The political economy of human rights organizations’ codes of ethics

an article by Saif AlZahir (University of Victoria, British Columbia, Canada) and Han Donker and John Nofsinger (University of Alaska Anchorage, USA) published in Journal of Information, Communication and Ethics in Society Volume 16 Issue 1 (2018)

Abstract

Purpose
This paper scrutinizes the impact of socioeconomic, political, legal and religious factors on the internal ethical values of human rights organizations (HROs) worldwide. The authors aim to examine the Code of Ethics for 279 HROs in 67 countries and the social and legal settings in which they operate.

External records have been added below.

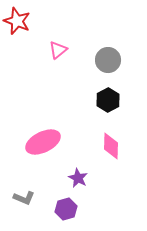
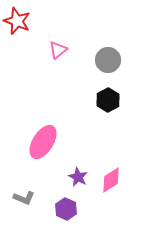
pink ellipse: rotated 32 degrees counterclockwise
pink diamond: moved 34 px down; rotated 56 degrees clockwise
purple star: moved 1 px up
purple hexagon: rotated 20 degrees counterclockwise
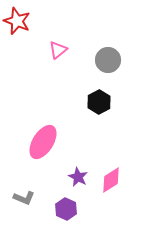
black hexagon: moved 9 px left, 2 px down
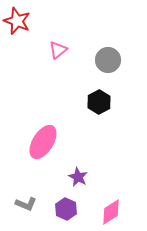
pink diamond: moved 32 px down
gray L-shape: moved 2 px right, 6 px down
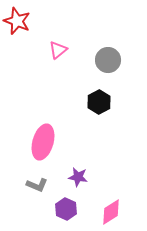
pink ellipse: rotated 16 degrees counterclockwise
purple star: rotated 18 degrees counterclockwise
gray L-shape: moved 11 px right, 19 px up
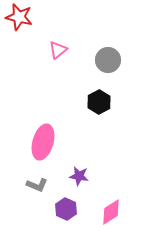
red star: moved 2 px right, 4 px up; rotated 8 degrees counterclockwise
purple star: moved 1 px right, 1 px up
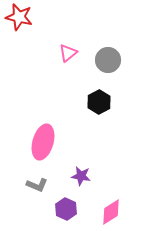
pink triangle: moved 10 px right, 3 px down
purple star: moved 2 px right
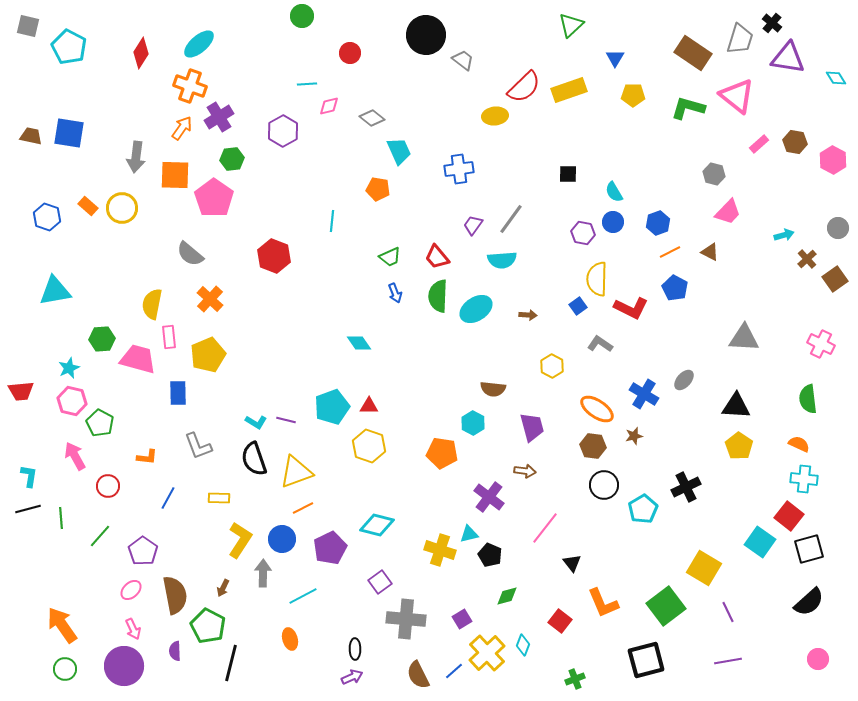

Design/methodology/approach
Using the framework of protect, respect and remedy, the authors look for keywords that represent the human rights lexicon in these three areas. In the protection of human rights, the authors select the terms: peace, transparency, freedom and security. For the respect of humans, the authors use the terms: dignity, equality, respect and rights. Sources of remedies come from justice and ethics. The analysis seeks to determine what political economy settings drive the ethical value choices of the organizations. Those choices are proxied by those keywords they mention in their Code of Ethics.

Findings
The analysis show that the scope of ethical values mentioned are higher when the HRO is in a country with more domestic violence, lower income inequality, French civil or Islamic legal origin and higher trust in politicians. In regard to the determinants of the ten keywords individually, the authors conclude that the status of the socioeconomic, political, religious and legal settings impact with local HROs mention each of the keywords: peace, justice, transparency, dignity, equality, ethics, respect, freedom, security and rights.

Research limitations/implications
The analysis is based on HROs that have a webpage in English and list the employee Code of Conduct.

Originality/value
This study is the first to examine the Code of Ethics for HROs. The authors demonstrate that country-specific characteristics help to drive their internal ethical values.